Data provided below:

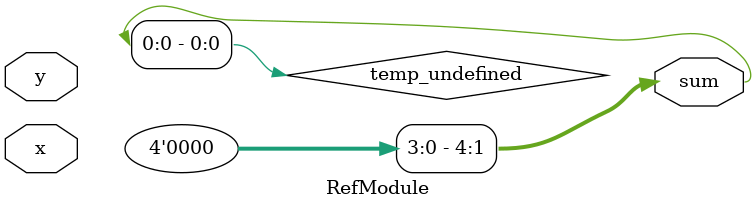
<source format=sv>

module RefModule (
  input [3:0] x,
  input [3:0] y,
  output [4:0] sum
);

  assign sum = temp_undefined;

endmodule


</source>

End of Data provided.

-- Job item --
Pictures stay out of the copy, while everything else in the records above goes in exactly as written.

-- Exercise solution --
<source format=sv>

module RefModule (
  input [3:0] x,
  input [3:0] y,
  output [4:0] sum
);

  assign sum = temp_undefined;

endmodule


</source>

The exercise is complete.